O rapaz que me atendeu deve ter achado graça na minha incapacidade, mas garantiu que o socorro chegaria em meia hora. Provavelmente um negão que me olharia com desdém e tiraria os três parafusos usando apenas dois dedos. Que se fodesse: no que me dizia respeito, o problema estava resolvido. Mais tranqüilo, saí para procurar um lugar onde pudesse comprar uma coca-cola. Logo na frente do bar, um trailer de cachorro-quente me surgiu como um oásis. Pedi minha coca-cola, conversei um pouco com os presentes sobre assalto a banco e notas marcadas (eu fico interativo quando estou nervoso, mesmo com o menos recomendável dos públicos), e voltei ao meu posto ao lado do pobre carro manquitola.
Meus amigos, levou menos de cinco minutos. Olhando para o carro ali tão vulnerável, já com os apetrechos jogados de volta no porta-malas, tive uma revelação: se erguido no ar, o pneu girava um pouco a cada golpe; firmemente plantado no chão, ofereceria um ponto de apoio muito melhor à chave de roda. Senti meu QI aumentar uns cinco pontos, abri novamente o porta-malas e dei início à Opareção Troca de Pneu 2.0.
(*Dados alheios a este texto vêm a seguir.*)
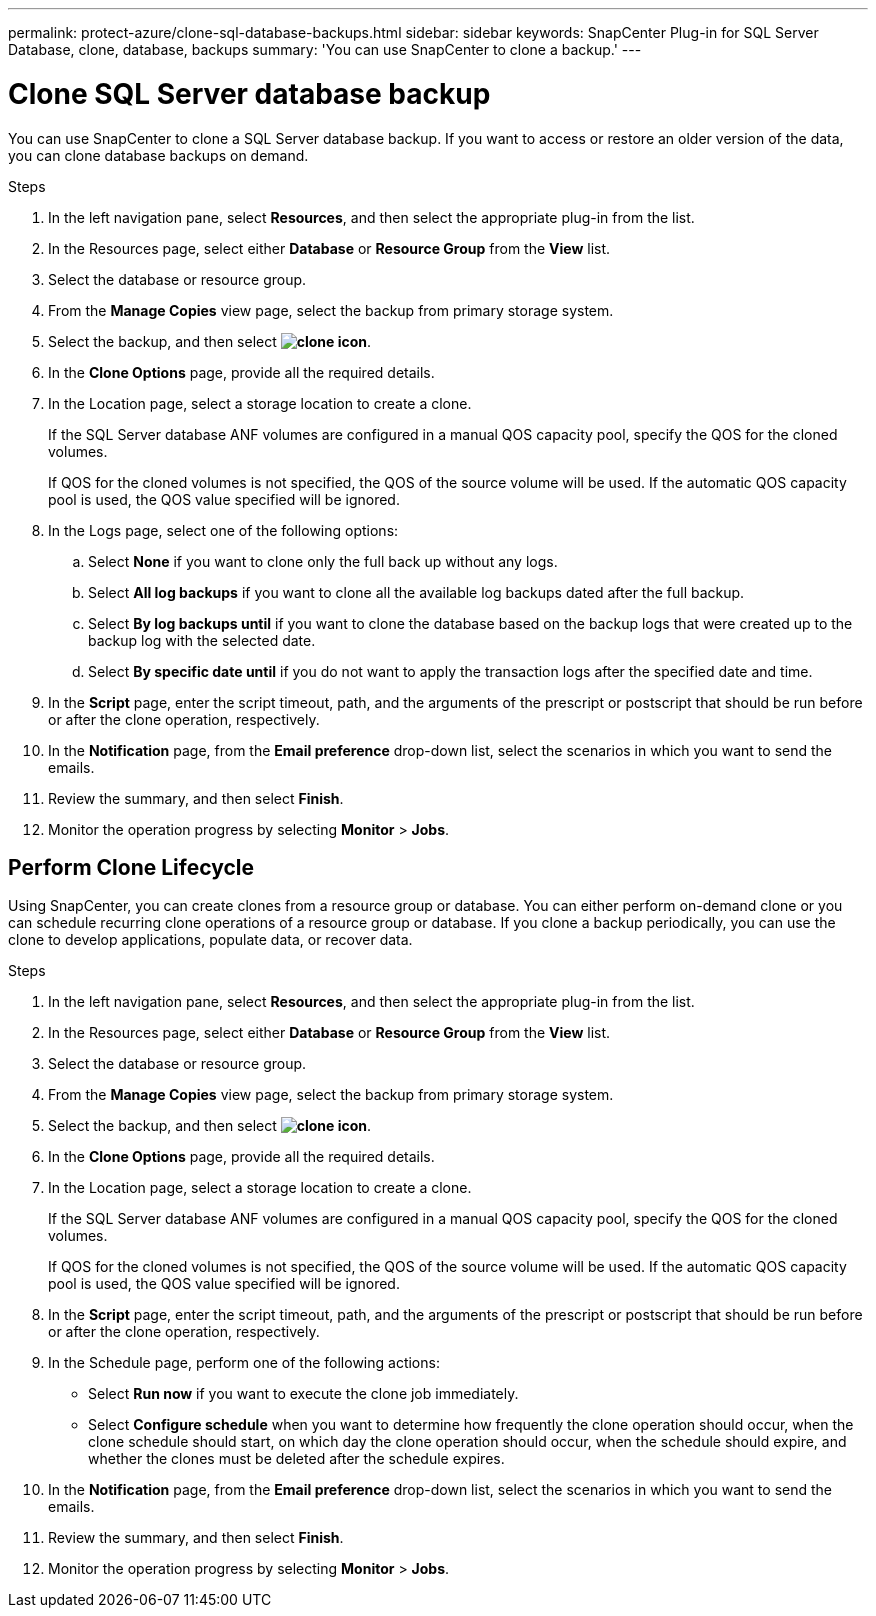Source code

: ---
permalink: protect-azure/clone-sql-database-backups.html
sidebar: sidebar
keywords: SnapCenter Plug-in for SQL Server Database, clone, database, backups
summary: 'You can use SnapCenter to clone a backup.'
---

= Clone SQL Server database backup
:icons: font
:imagesdir: ../media/

[.lead]

You can use SnapCenter to clone a SQL Server database backup. If you want to access or restore an older version of the data, you can clone database backups on demand.

.Steps

. In the left navigation pane, select *Resources*, and then select the appropriate plug-in from the list.
. In the Resources page, select either *Database* or *Resource Group* from the *View* list.
. Select the database or resource group.
. From the *Manage Copies* view page, select the backup from primary storage system.
. Select the backup, and then select *image:../media/clone_icon.gif[clone icon]*.
. In the *Clone Options* page, provide all the required details.
. In the Location page, select a storage location to create a clone.
+
If the SQL Server database ANF volumes are configured in a manual QOS capacity pool, specify the QOS for the cloned volumes.
+
If QOS for the cloned volumes is not specified, the QOS of the source volume will be used. If the automatic QOS capacity pool is used, the QOS value specified will be ignored.
. In the Logs page, select one of the following options:
.. Select *None* if you want to clone only the full back up without any logs.
.. Select *All log backups* if you want to clone all the available log backups dated after the full backup.
.. Select *By log backups until* if you want to clone the database based on the backup logs that were created up to the backup log with the selected date.
.. Select *By specific date until* if you do not want to apply the transaction logs after the specified date and time.
. In the *Script* page, enter the script timeout, path, and the arguments of the prescript or postscript that should be run before or after the clone operation, respectively.
. In the *Notification* page, from the *Email preference* drop-down list, select the scenarios in which you want to send the emails.
. Review the summary, and then select *Finish*.
. Monitor the operation progress by selecting *Monitor* > *Jobs*.

== Perform Clone Lifecycle

Using SnapCenter, you can create clones from a resource group or database. You can either perform on-demand clone or you can schedule recurring clone operations of a resource group or database. If you clone a backup periodically, you can use the clone to develop applications, populate data, or recover data.

.Steps

. In the left navigation pane, select *Resources*, and then select the appropriate plug-in from the list.
. In the Resources page, select either *Database* or *Resource Group* from the *View* list.
. Select the database or resource group.
. From the *Manage Copies* view page, select the backup from primary storage system.
. Select the backup, and then select *image:../media/clone_icon.gif[clone icon]*.
. In the *Clone Options* page, provide all the required details.
. In the Location page, select a storage location to create a clone.
+
If the SQL Server database ANF volumes are configured in a manual QOS capacity pool, specify the QOS for the cloned volumes.
+
If QOS for the cloned volumes is not specified, the QOS of the source volume will be used. If the automatic QOS capacity pool is used, the QOS value specified will be ignored.
. In the *Script* page, enter the script timeout, path, and the arguments of the prescript or postscript that should be run before or after the clone operation, respectively.
. In the Schedule page, perform one of the following actions:
** Select *Run now* if you want to execute the clone job immediately.
** Select *Configure schedule* when you want to determine how frequently the clone operation should occur, when the clone schedule should start, on which day the clone operation should occur, when the schedule should expire, and whether the clones must be deleted after the schedule expires.
. In the *Notification* page, from the *Email preference* drop-down list, select the scenarios in which you want to send the emails.
. Review the summary, and then select *Finish*.
. Monitor the operation progress by selecting *Monitor* > *Jobs*.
Mais inteligente como estava, deduzi rapidamente que retirar todos os parafusos poderia trazer efeitos indesejados, como receber o peso do carro sobre o pé. Então apenas afrouxei os danados, agora com a maior facilidade, e levantei novamente o carro. Depois disso foi só terminar de desrosquear os parafusos e tirar o pneu furado. Ao tentar botar o estepe, porém, outro problema foi apresentado à minha poderosíssima inteligência: o eixo, ou seja lá como for o nome daquela porra onde se enfia o pneu, estava muito baixo para o encaixe. "Este pneu é muito grande", pensei eu. Botei o danado ao lado de seu colega ferido, e de fato ele estava uns 10 centímetros maior. E eis que o gênio se manifesta novamente: os dois eram do mesmo tamanho, só que um estava furado e o outro não. Bastaria subir o carro um pouco mais e estaria feito. Pronto: com essa genial dedução final, terminei a troca do pneu, liguei para o seguro cancelando o chamado (atendido por uma moça, dessa vez) e voltei para casa.
A lição que aprendi e agora repasso a vocês: o bom mesmo é nascer mulher. Não que essa lição vá me servir para alguma coisa.